-- PROVIDED PASSAGE start --
In the Estate of J. Hugh Wheatfall v. the State of Texas
In the Estate of J. Hugh Wheatfall v. the State of Texas
Opinion
Opinion issued August 1, 2024
In The Court of Appeals For The First District of Texas ———————————— NO. 01-22-00920-CV ——————————— IN THE ESTATE OF J. HUGH WHEATFALL, Deceased
On Appeal from the County Court at Law Grimes County, Texas Trial Court Case No. 8866A
MEMORANDUM OPINION Appellant, Isaiah Wheatfall, challenges the trial court’s order dismissing his contest to the will of J. Hugh Wheatfall, deceased (“decedent”). In two issues, Wheatfall contends that the trial court erred in dismissing his will contest.
We dismiss the appeal for lack of jurisdiction.
Background On February 28, 2019, Wheatfall filed an application for letters of administration of the decedent’s estate. He alleged that the decedent was his father, who had died “on or about October 9, 2018, in Grimes County, Texas at the age of 94,” “without leaving a valid will.” Wheatfall also alleged that the decedent’s wife had “preceded him in death,” and Wheatfall was the decedent’s sole surviving heir.
Wheatfall stated that he was “not disqualified by law to act as [a]dministrator.” And Wheatfall requested that the trial court appoint an attorney ad litem “to locate any unknown heirs” of the decedent.
On March 5, 2019, Theresa DeBose filed an application to admit to probate a March 24, 2009 will (the “2009 will”) allegedly executed by the decedent. DeBose identified herself as the decedent’s granddaughter and “an individual interested in” the estate. She alleged that the 2009 will was “valid” and was never revoked, but the original will had not been located. She attached a copy of the 2009 will to her application.
DeBose further alleged that in the 2009 will, the decedent named his daughter, Evelyn DeBose, to serve as independent executrix, but Evelyn had predeceased the decedent and thus was unable to serve. The will “then named” Debose and the
decedent’s two grandsons to serve as “[c]o-independent [e]xecutors.”1 DeBose requested that the 2009 will be admitted to probate and that she be issued letters testamentary.
-- PROVIDED PASSAGE end --
§ **TASK SET**
(1) According to the opinion, on what date did Theresa DeBose file her application to admit the 2009 will to probate?
(2) Retype the passage of the opinion starting at "Background On February" and ending at "of the decedent.".
Rely solely on the opinion above, not on the listing, for what follows.
-- SUPPLIED ENTRIES start --
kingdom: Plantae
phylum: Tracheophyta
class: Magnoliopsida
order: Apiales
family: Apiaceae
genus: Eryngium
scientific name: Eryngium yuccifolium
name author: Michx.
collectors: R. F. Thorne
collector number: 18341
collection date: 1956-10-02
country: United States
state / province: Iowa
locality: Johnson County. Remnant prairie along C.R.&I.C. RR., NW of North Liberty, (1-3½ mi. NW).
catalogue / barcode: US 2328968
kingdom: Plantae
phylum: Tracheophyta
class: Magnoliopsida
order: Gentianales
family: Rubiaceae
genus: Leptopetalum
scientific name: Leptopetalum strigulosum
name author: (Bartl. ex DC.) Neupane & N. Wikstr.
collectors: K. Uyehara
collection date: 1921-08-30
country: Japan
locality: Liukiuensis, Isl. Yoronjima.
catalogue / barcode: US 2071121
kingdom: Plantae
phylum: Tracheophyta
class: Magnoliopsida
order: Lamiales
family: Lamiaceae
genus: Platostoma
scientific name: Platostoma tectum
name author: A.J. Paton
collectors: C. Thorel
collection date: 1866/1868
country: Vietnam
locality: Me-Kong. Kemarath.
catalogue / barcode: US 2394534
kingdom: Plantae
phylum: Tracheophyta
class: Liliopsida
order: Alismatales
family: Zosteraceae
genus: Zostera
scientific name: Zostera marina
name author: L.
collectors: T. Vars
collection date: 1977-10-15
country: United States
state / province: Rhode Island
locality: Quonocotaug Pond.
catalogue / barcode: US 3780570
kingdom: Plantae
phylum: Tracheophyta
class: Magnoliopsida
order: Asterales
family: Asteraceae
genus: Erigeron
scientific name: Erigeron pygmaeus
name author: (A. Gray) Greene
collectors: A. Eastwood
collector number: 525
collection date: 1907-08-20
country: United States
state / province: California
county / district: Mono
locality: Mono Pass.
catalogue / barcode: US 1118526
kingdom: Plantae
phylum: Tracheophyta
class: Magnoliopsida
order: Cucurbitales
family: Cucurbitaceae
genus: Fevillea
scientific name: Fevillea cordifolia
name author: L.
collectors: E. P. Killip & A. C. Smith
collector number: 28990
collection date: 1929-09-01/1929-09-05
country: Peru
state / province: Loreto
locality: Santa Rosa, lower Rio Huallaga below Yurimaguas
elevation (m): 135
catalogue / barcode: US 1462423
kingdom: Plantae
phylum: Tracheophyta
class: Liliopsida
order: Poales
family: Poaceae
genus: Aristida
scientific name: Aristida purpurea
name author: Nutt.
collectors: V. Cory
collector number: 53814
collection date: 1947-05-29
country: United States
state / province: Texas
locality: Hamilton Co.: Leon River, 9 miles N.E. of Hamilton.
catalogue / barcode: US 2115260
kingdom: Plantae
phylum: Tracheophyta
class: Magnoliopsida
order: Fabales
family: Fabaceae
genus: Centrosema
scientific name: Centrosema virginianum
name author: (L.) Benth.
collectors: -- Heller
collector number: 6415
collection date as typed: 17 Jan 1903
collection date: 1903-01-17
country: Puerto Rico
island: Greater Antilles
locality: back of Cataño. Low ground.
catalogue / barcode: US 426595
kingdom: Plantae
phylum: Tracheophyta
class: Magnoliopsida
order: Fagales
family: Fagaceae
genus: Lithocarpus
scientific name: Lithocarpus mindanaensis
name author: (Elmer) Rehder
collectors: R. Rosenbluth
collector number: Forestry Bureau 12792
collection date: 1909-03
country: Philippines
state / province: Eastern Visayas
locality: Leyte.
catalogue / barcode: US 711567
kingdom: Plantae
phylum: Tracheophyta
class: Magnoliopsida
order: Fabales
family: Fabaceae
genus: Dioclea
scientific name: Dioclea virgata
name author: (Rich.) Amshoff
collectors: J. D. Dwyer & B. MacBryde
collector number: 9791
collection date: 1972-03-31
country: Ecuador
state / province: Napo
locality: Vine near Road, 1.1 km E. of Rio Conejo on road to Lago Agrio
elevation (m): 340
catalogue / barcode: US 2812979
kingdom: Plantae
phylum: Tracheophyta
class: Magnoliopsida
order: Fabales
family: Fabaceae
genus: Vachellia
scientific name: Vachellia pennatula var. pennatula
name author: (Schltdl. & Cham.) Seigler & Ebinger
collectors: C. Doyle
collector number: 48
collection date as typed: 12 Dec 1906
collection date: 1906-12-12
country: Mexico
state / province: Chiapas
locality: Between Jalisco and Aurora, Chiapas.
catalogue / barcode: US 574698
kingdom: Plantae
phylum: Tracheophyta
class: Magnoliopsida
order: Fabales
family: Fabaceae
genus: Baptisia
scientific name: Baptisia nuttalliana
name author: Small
-- SUPPLIED ENTRIES end --
§ **WRITTEN ANSWERS**
(1) March 5, 2019.

(2)
Background On February 28, 2019, Wheatfall filed an application for letters of administration of the decedent’s estate. He alleged that the decedent was his father, who had died “on or about October 9, 2018, in Grimes County, Texas at the age of 94,” “without leaving a valid will.” Wheatfall also alleged that the decedent’s wife had “preceded him in death,” and Wheatfall was the decedent’s sole surviving heir.
Wheatfall stated that he was “not disqualified by law to act as [a]dministrator.” And Wheatfall requested that the trial court appoint an attorney ad litem “to locate any unknown heirs” of the decedent.